Yeah, yeah, we all know Shallow has our hearts, but my god, have you tried listening to Never Love Again with your headphones on on a packed bus at 7am and not bawled your eyes out?
Have you listened to Hair Body Face on the way to a night out and realised that Ally’s pop phase was vastly underrated by Jack and deserved more hype?
Have you listened to Maybe it’s Time on loop for two hours and convinced yourself that Bradley Cooper may actually be better than Bruce Springsteen (it’s been a year and I still can’t look myself in the eye and fully deny this)?
Any great love story has, or at least deserves, an equally great soundtrack to back it up. Jack and Rose had Celine belting it out. Harry and Sally had It Had to Be You in true New York fashion. Kat and Patrick (10 Things I Hate About You, come on guys) had Can’t Take My Eyes Off Of You on the highschool steps.
A whole movie’s worth of stellar original songwriting was only fitting for a love story like this one.
A Star is Born in Lady Gaga
If you weren’t already starkly aware of Lady Gaga’s mind bending talent before A Star is Born, I’m not sure where you were for the entirety of the 00’s.
A slew of genre-defying, fiercely clever and established-beyond-her-years songwriting meant that LG was already a star of this generation before this movie. She could well have bypassed the acting realm altogether and maintained her status as one of the best entertainers ever.
“We found Ally – the homegrown, unnurtured talent that could well have been Gaga had she not have found her big break in the early 2000s.”
But thank God she didn’t.
In A Star is Born, the peroxide blonde, maniacally genius Gaga was nowhere to be found.

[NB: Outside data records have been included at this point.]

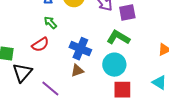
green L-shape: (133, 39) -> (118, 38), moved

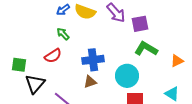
green L-shape: (118, 38) -> (146, 49), moved
blue cross: (80, 49) -> (93, 60), turned -30

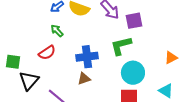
green L-shape: (146, 49) -> (121, 46), moved, turned -45
cyan circle: (127, 76) -> (133, 73), moved

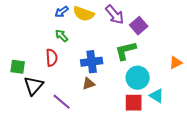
purple square: (134, 21) -> (139, 26), turned -30
red semicircle: (47, 53) -> (52, 58), turned -60
cyan triangle: (166, 91) -> (157, 96), moved

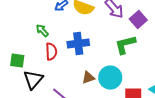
green arrow: (62, 36) -> (42, 31), moved
blue cross: (92, 62) -> (78, 44), moved
cyan circle: (138, 78) -> (110, 78), moved

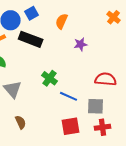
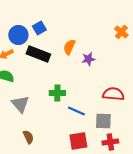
orange semicircle: (62, 21) -> (69, 47), moved
green cross: (50, 78) -> (57, 93), turned -35

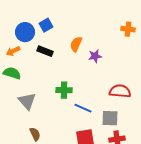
orange cross: (121, 32) -> (128, 29), turned -32
black rectangle: (38, 54) -> (45, 51), size x0.7

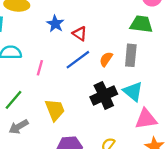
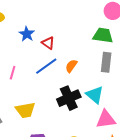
gray rectangle: (131, 55) -> (106, 62), moved
yellow trapezoid: (55, 110) -> (25, 110), turned 100

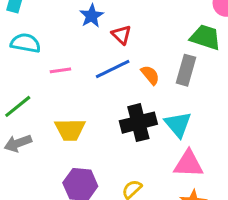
gray rectangle: (106, 62) -> (186, 70), moved
orange semicircle: (71, 66) -> (150, 75), turned 96
pink line: (13, 73) -> (60, 70), turned 56

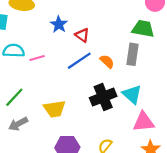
pink line: (60, 70) -> (37, 58), moved

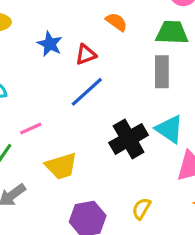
red triangle: (82, 35) -> (86, 54), turned -48
pink line: (37, 58) -> (31, 129), moved
orange semicircle: (107, 61) -> (116, 22), moved

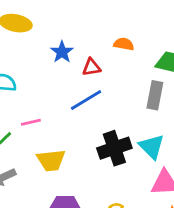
orange semicircle: (116, 22) -> (124, 44), turned -36

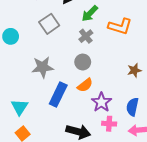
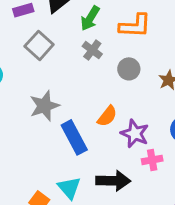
gray circle: (83, 62) -> (129, 69), moved
blue rectangle: (58, 95) -> (74, 137), turned -40
cyan triangle: (20, 107) -> (69, 188), moved

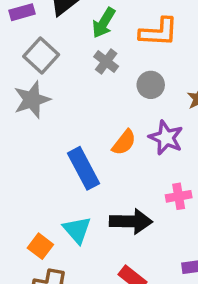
gray star: (44, 106) -> (32, 100), moved
purple star: (135, 134) -> (166, 138), moved

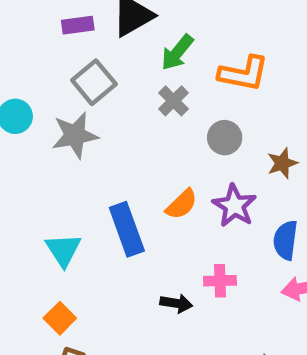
pink cross: (179, 196) -> (220, 281), moved
black arrow: (131, 221) -> (176, 303), size x0.6
cyan triangle: (77, 230) -> (63, 250), moved

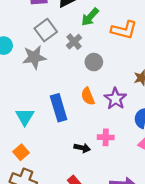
gray cross: (173, 101) -> (74, 42), moved
gray circle: (225, 138) -> (94, 62), moved
orange semicircle: (182, 204) -> (88, 96), turned 108

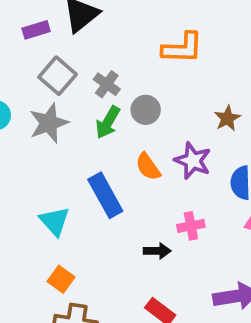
green arrow: (90, 17) -> (108, 122), moved

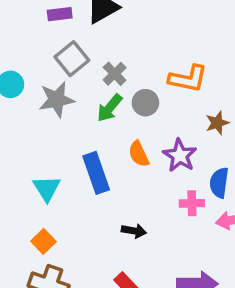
orange L-shape: (182, 48) -> (188, 79), moved
pink cross: (191, 226) -> (192, 203), moved

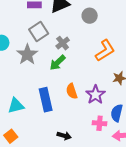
orange L-shape: (188, 79) -> (105, 50), turned -50
gray star: (57, 100) -> (27, 54), turned -30
gray circle: (145, 103) -> (90, 16), moved
cyan triangle: (47, 188) -> (16, 106), turned 42

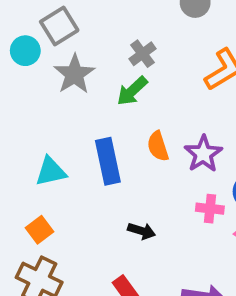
gray square: (39, 32) -> (59, 26), moved

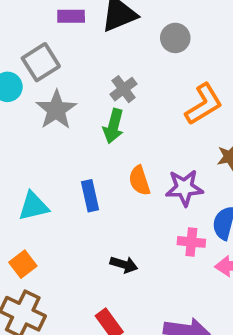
green arrow: (132, 91) -> (113, 126), turned -32
purple star: (203, 154) -> (184, 188), turned 30
blue rectangle: (108, 161) -> (90, 196), size x0.7

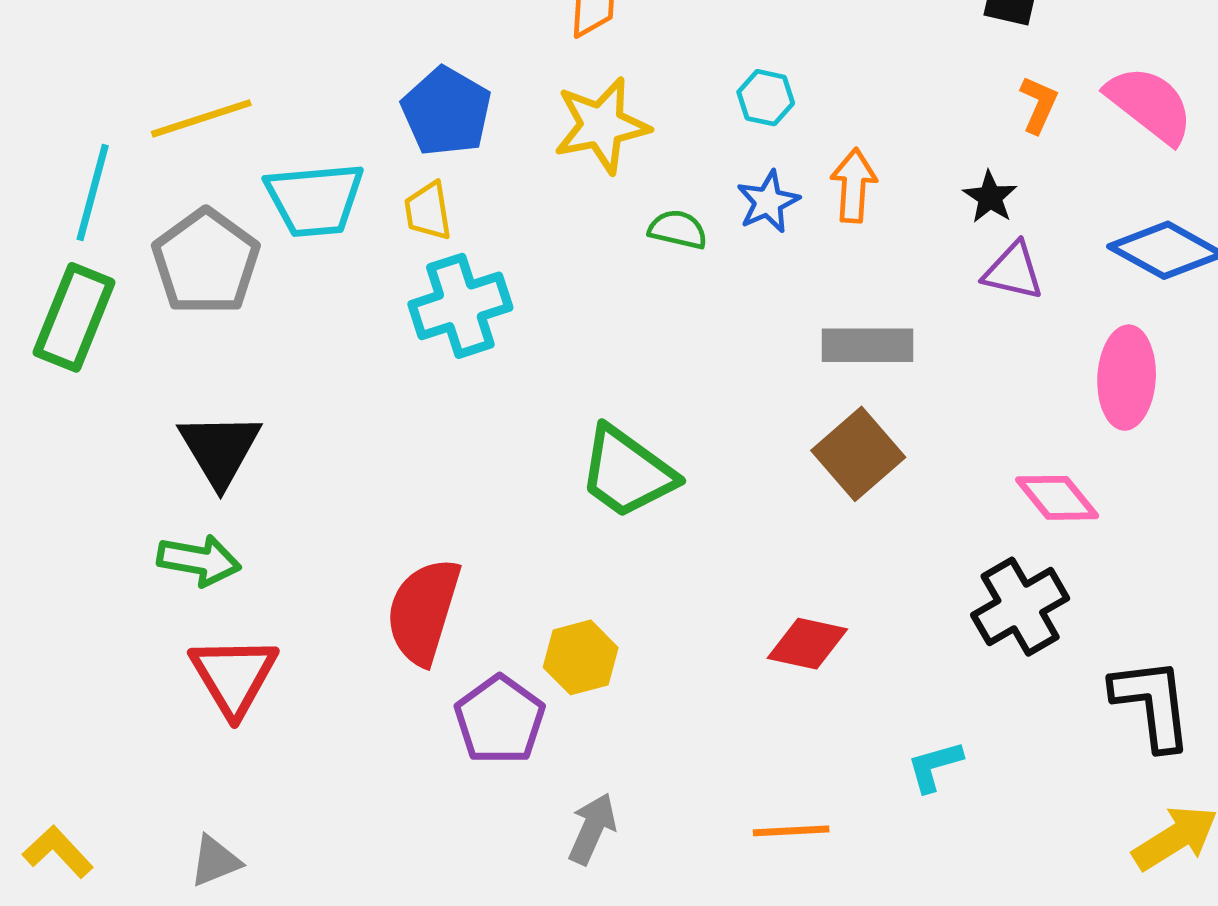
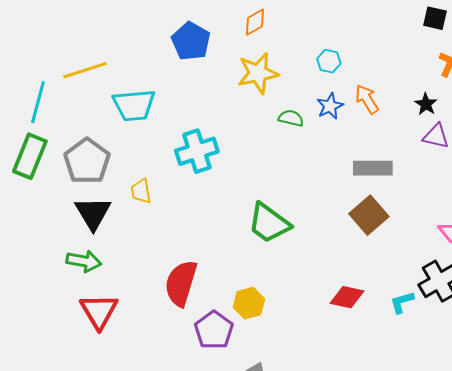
blue pentagon: (446, 112) -> (191, 41), moved
orange arrow: (854, 186) -> (367, 99), turned -36
yellow trapezoid: (428, 211) -> (141, 191), moved
gray pentagon: (206, 262) -> (87, 161), moved
cyan L-shape: (935, 766) -> (402, 302), moved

Instead, we found Ally – the homegrown, unnurtured talent that could well have been Gaga had she not have found her big break in the early 2000s. The voice, the star quality, all was there – but the film distinctly made clear how often talent can go tragically unnoticed without the right people around.
Gaga, as I said, was already a star – but her role as Ally catapulted her to an even higher level of God-tier iconography. She was now among the Judy Garlands, the Barbara Streisands (any wonder these women played Ally’s role in previous incarnations of the film?) as a Hollywood darling, a silver screen dynamo with talent to burn.
Her utter joy in the hysterically positive reaction to the film was a lovely sight – she stepped into her role as La La Land starlet with ease, keeping the same Gaga attitude we know and love, in periwinkle ballgowns reminiscent of Cinderella.
Because in 2018, it truly was a modern fairytale.